» **EXTRACT**

= = = = =

Obviously Clear to the Most Casual Observer

by Ken Kruszka

Posts Tagged ‘carrier’

iPhone: joining the subsidized pack

Posted by Ken on June 11, 2008

While the masses praise Apple for the new iPhone 3G, one should remain mindful that this release is actually a giant step backwards for the US cellular industry. Let me be clear, the iPhone 3G is another stunning design encapsulating new, cool features into a superior form factor. The problem is not the handset itself. The problem is the way that the handset will be marketed and sold.

Previously, Apple garnered praise for championing the movement to a more open mobile ecosystem. But, since that time, Apple has continuously acquiesced to the pressure from AT&T to play by the carrier-centric rules of the game. Yes, as has been explained in an earlier posting, the carriers in the US rule the mobile world with an iron fist.

= = = = =

» **RECORDED INFORMATION**
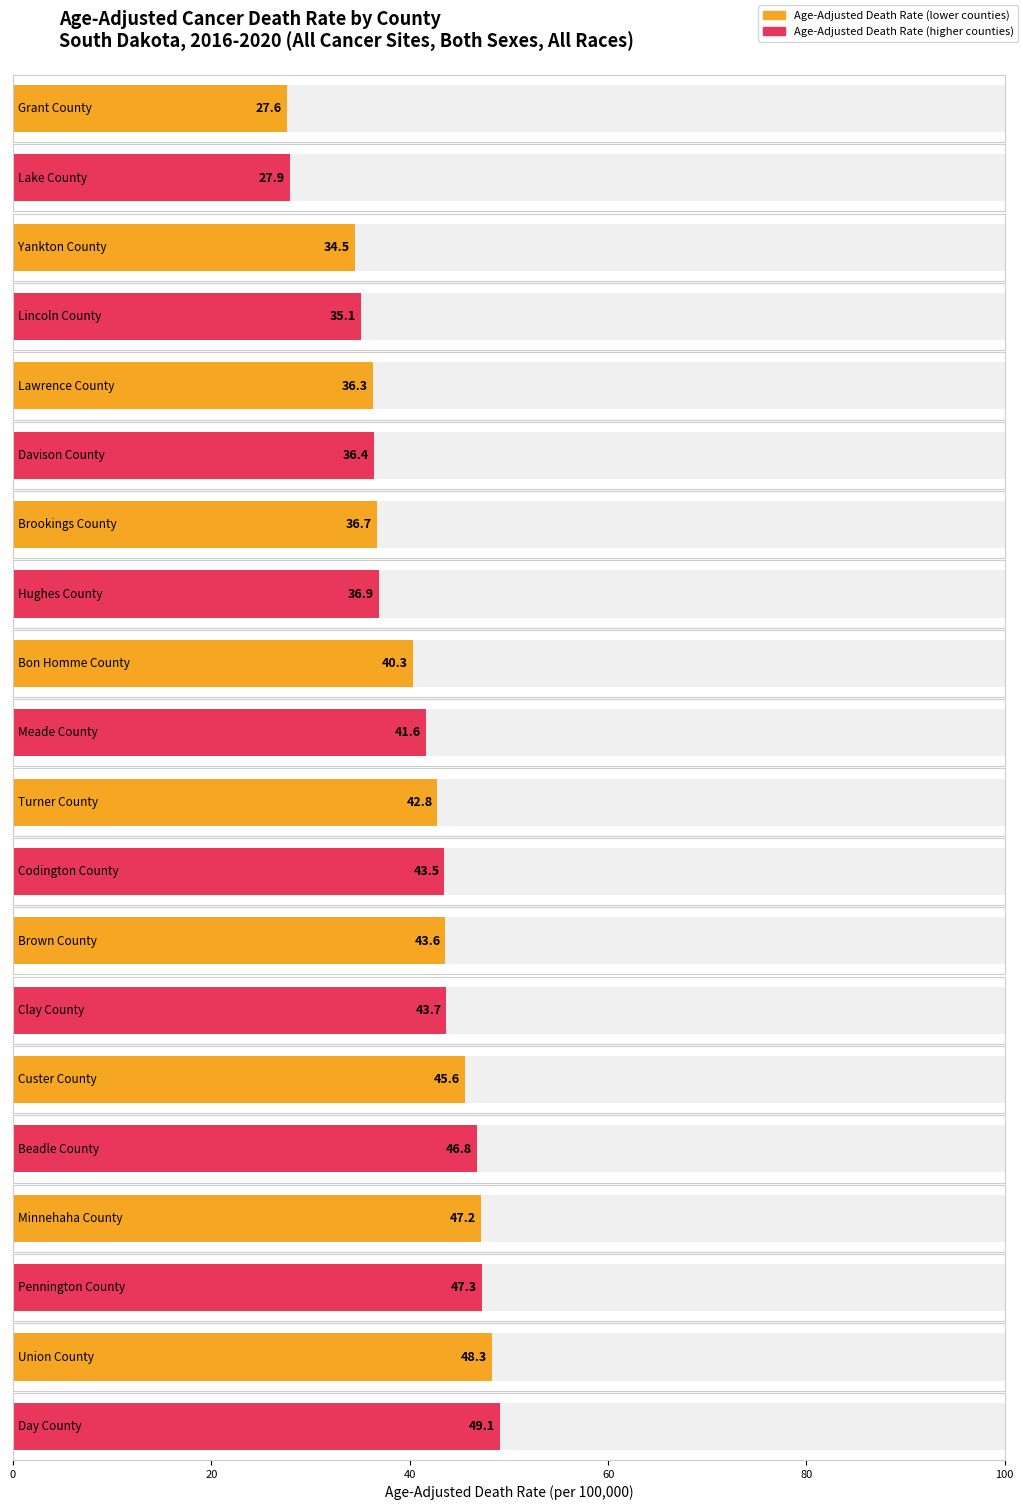

Is it true that the value at Union County is 30.0?

False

= = = = =

» **PROBLEMS AND TASKS**
1) In the iPhone post, list the things the sentence beginning "Let me be clear" credits the iPhone 3G with.
2) Carry on the iPhone post after its final sentence.
Nothing in the listing is needed here.

» **RESULTS IN ORDER**
1)
- another stunning design
- new, cool features
- a superior form factor

2)
While professing to support consumer-benefiting progress, the carriers have no intention whatsoever of actually loosening their tight grip on consumers. But, let’s not let the consumer off the hook too easily. US consumers are suckers for anything “cheap” or “free”, to their own peril. This deadly combination results in the continued practice of carriers subsidizing handset sales in exchange for consumers signing up for long-term contracts. From that point on, the consumer has no real option to switch carriers and therefore the carriers have no real incentive to improve their offerings, or provide new and innovative services.

Remember the old rhyme:

For want of a nail the shoe was lost.
For want of a shoe the horse was lost.
For want of a horse the rider was lost.
For want of a rider the battle was lost.
For want of a battle the kingdom was lost.
And all for the want of a horseshoe nail.

Except, in our case, for the want of a free cell phone, the whole US mobile kingdom is lost.. or, at least, is 2 generations behind mobile service in Asia.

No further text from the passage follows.